Pictures aside, restate the records below exactly as written.

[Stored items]
__________________________________________________
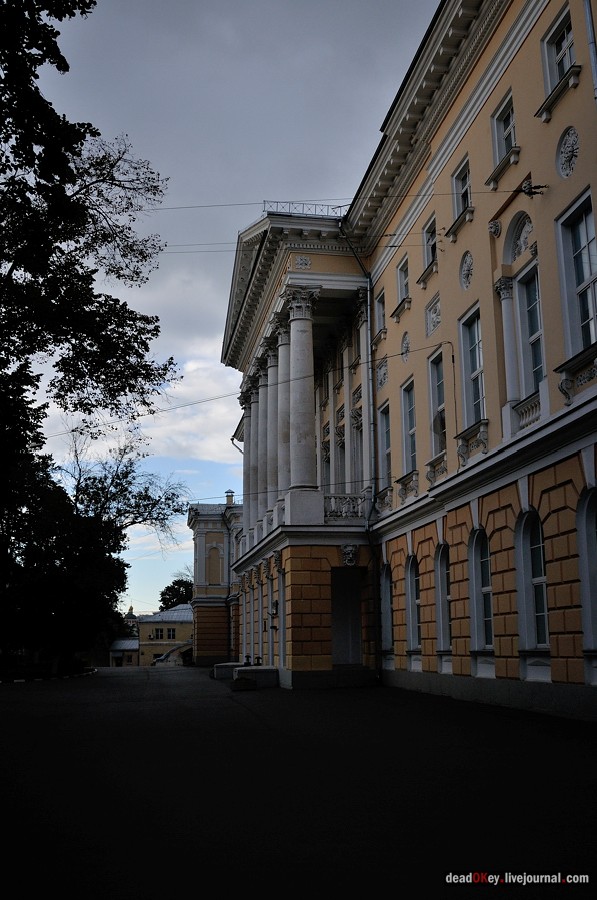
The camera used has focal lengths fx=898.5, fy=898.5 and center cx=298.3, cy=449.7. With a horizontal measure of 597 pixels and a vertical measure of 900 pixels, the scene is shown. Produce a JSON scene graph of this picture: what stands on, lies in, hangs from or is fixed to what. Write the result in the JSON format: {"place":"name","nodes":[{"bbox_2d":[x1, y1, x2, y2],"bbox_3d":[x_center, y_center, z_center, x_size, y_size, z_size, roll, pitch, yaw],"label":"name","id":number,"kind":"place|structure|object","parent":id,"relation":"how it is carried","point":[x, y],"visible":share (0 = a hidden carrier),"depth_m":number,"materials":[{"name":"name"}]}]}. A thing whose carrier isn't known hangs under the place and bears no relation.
{"place":"outdoors","nodes":[
{"label":"outdoors","id":0,"kind":"place"},
{"bbox_2d":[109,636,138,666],"label":"small building","id":1,"kind":"structure","parent":0,"point":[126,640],"materials":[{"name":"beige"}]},
{"bbox_2d":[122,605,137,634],"label":"tower","id":2,"kind":"structure","parent":0,"point":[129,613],"materials":[{"name":"stone"}]},
{"bbox_2d":[136,604,192,665],"label":"yellow building","id":3,"kind":"structure","parent":0,"point":[178,626],"materials":[{"name":"paint"}]},
{"bbox_2d":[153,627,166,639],"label":"window","id":4,"kind":"structure","parent":3,"relation":"in","point":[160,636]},
{"bbox_2d":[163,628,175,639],"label":"window","id":5,"kind":"structure","parent":3,"relation":"in","point":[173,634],"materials":[{"name":"black glass"}]},
{"bbox_2d":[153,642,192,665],"label":"staircase","id":6,"kind":"structure","parent":0,"point":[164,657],"visible":0.6,"materials":[{"name":"white"}]},
{"bbox_2d":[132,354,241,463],"label":"cloud","id":7,"kind":"structure","parent":0,"point":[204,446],"materials":[{"name":"white"}]},
{"bbox_2d":[189,497,243,665],"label":"building","id":8,"kind":"structure","parent":0,"point":[202,531],"materials":[{"name":"paint"}]},
{"bbox_2d":[206,542,222,584],"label":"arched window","id":9,"kind":"structure","parent":8,"relation":"in","point":[216,582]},
{"bbox_2d":[225,489,234,505],"bbox_3d":[-3.923,2.917,50.771,0.624,1.415,0.681,1,-11,-10],"label":"chimney","id":10,"kind":"object","parent":8,"relation":"on","point":[228,492],"visible":0.6,"depth_m":50.57,"materials":[{"name":"beige"}]},
{"bbox_2d":[30,0,434,625],"label":"sky","id":11,"kind":"structure","parent":0,"point":[207,339],"materials":[{"name":"blue"}]},
{"bbox_2d":[0,663,596,899],"label":"road","id":12,"kind":"structure","parent":0,"point":[223,708],"materials":[{"name":"grey asphalt"}]},
{"bbox_2d":[0,666,96,683],"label":"curb","id":13,"kind":"structure","parent":12,"relation":"on","point":[21,680],"depth_m":36.22,"materials":[{"name":"white"}]},
{"bbox_2d":[212,661,243,679],"bbox_3d":[-2.345,7.779,31.666,1.184,0.537,1.579,1,-11,-10],"label":"stone block","id":14,"kind":"structure","parent":12,"relation":"on","point":[228,668],"depth_m":30.95,"materials":[{"name":"grey stone"}]},
{"bbox_2d":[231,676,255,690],"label":"planter","id":15,"kind":"object","parent":12,"relation":"on","point":[248,682],"visible":0.99,"depth_m":21.38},
{"bbox_2d":[233,666,277,688],"bbox_3d":[-1.148,6.264,24.715,1.166,0.535,1.814,1,-11,-10],"label":"stone block","id":16,"kind":"structure","parent":12,"relation":"on","point":[261,670],"depth_m":23.94,"materials":[{"name":"stone"}]},
{"bbox_2d":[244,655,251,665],"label":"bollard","id":17,"kind":"object","parent":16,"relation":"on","point":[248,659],"visible":0.79,"depth_m":30.32,"materials":[{"name":"black"}]},
{"bbox_2d":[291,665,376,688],"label":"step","id":18,"kind":"structure","parent":12,"relation":"on","point":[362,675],"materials":[{"name":"grey stone"}]},
{"bbox_2d":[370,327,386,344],"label":"window sill","id":19,"kind":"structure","parent":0,"point":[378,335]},
{"bbox_2d":[220,1,596,717],"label":"yellow building","id":20,"kind":"structure","parent":0,"point":[590,441],"depth_m":17.71,"materials":[{"name":"paint"}]},
{"bbox_2d":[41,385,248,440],"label":"overhead wire","id":21,"kind":"object","parent":20,"relation":"attached to","point":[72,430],"visible":0.76,"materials":[{"name":"plastic"}]},
{"bbox_2d":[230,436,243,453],"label":"drainpipe","id":22,"kind":"object","parent":20,"relation":"attached to","point":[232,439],"visible":0.38,"depth_m":41.43,"materials":[{"name":"metal"}]},
{"bbox_2d":[241,378,254,533],"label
__________________________________________________
» **Answer box**
The camera used has focal lengths fx=898.5, fy=898.5 and center cx=298.3, cy=449.7. With a horizontal measure of 597 pixels and a vertical measure of 900 pixels, the scene is shown. Produce a JSON scene graph of this picture: what stands on, lies in, hangs from or is fixed to what. Write the result in the JSON format: {"place":"name","nodes":[{"bbox_2d":[x1, y1, x2, y2],"bbox_3d":[x_center, y_center, z_center, x_size, y_size, z_size, roll, pitch, yaw],"label":"name","id":number,"kind":"place|structure|object","parent":id,"relation":"how it is carried","point":[x, y],"visible":share (0 = a hidden carrier),"depth_m":number,"materials":[{"name":"name"}]}]}. A thing whose carrier isn't known hangs under the place and bears no relation.
{"place":"outdoors","nodes":[
{"label":"outdoors","id":0,"kind":"place"},
{"bbox_2d":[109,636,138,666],"label":"small building","id":1,"kind":"structure","parent":0,"point":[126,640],"materials":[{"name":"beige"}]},
{"bbox_2d":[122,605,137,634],"label":"tower","id":2,"kind":"structure","parent":0,"point":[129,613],"materials":[{"name":"stone"}]},
{"bbox_2d":[136,604,192,665],"label":"yellow building","id":3,"kind":"structure","parent":0,"point":[178,626],"materials":[{"name":"paint"}]},
{"bbox_2d":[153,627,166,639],"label":"window","id":4,"kind":"structure","parent":3,"relation":"in","point":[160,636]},
{"bbox_2d":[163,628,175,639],"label":"window","id":5,"kind":"structure","parent":3,"relation":"in","point":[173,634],"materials":[{"name":"black glass"}]},
{"bbox_2d":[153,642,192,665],"label":"staircase","id":6,"kind":"structure","parent":0,"point":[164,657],"visible":0.6,"materials":[{"name":"white"}]},
{"bbox_2d":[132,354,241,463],"label":"cloud","id":7,"kind":"structure","parent":0,"point":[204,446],"materials":[{"name":"white"}]},
{"bbox_2d":[189,497,243,665],"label":"building","id":8,"kind":"structure","parent":0,"point":[202,531],"materials":[{"name":"paint"}]},
{"bbox_2d":[206,542,222,584],"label":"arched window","id":9,"kind":"structure","parent":8,"relation":"in","point":[216,582]},
{"bbox_2d":[225,489,234,505],"bbox_3d":[-3.923,2.917,50.771,0.624,1.415,0.681,1,-11,-10],"label":"chimney","id":10,"kind":"object","parent":8,"relation":"on","point":[228,492],"visible":0.6,"depth_m":50.57,"materials":[{"name":"beige"}]},
{"bbox_2d":[30,0,434,625],"label":"sky","id":11,"kind":"structure","parent":0,"point":[207,339],"materials":[{"name":"blue"}]},
{"bbox_2d":[0,663,596,899],"label":"road","id":12,"kind":"structure","parent":0,"point":[223,708],"materials":[{"name":"grey asphalt"}]},
{"bbox_2d":[0,666,96,683],"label":"curb","id":13,"kind":"structure","parent":12,"relation":"on","point":[21,680],"depth_m":36.22,"materials":[{"name":"white"}]},
{"bbox_2d":[212,661,243,679],"bbox_3d":[-2.345,7.779,31.666,1.184,0.537,1.579,1,-11,-10],"label":"stone block","id":14,"kind":"structure","parent":12,"relation":"on","point":[228,668],"depth_m":30.95,"materials":[{"name":"grey stone"}]},
{"bbox_2d":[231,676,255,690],"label":"planter","id":15,"kind":"object","parent":12,"relation":"on","point":[248,682],"visible":0.99,"depth_m":21.38},
{"bbox_2d":[233,666,277,688],"bbox_3d":[-1.148,6.264,24.715,1.166,0.535,1.814,1,-11,-10],"label":"stone block","id":16,"kind":"structure","parent":12,"relation":"on","point":[261,670],"depth_m":23.94,"materials":[{"name":"stone"}]},
{"bbox_2d":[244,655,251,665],"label":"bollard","id":17,"kind":"object","parent":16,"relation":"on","point":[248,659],"visible":0.79,"depth_m":30.32,"materials":[{"name":"black"}]},
{"bbox_2d":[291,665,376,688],"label":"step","id":18,"kind":"structure","parent":12,"relation":"on","point":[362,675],"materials":[{"name":"grey stone"}]},
{"bbox_2d":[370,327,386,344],"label":"window sill","id":19,"kind":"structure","parent":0,"point":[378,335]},
{"bbox_2d":[220,1,596,717],"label":"yellow building","id":20,"kind":"structure","parent":0,"point":[590,441],"depth_m":17.71,"materials":[{"name":"paint"}]},
{"bbox_2d":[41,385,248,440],"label":"overhead wire","id":21,"kind":"object","parent":20,"relation":"attached to","point":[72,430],"visible":0.76,"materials":[{"name":"plastic"}]},
{"bbox_2d":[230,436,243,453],"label":"drainpipe","id":22,"kind":"object","parent":20,"relation":"attached to","point":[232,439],"visible":0.38,"depth_m":41.43,"materials":[{"name":"metal"}]},
{"bbox_2d":[241,378,254,533],"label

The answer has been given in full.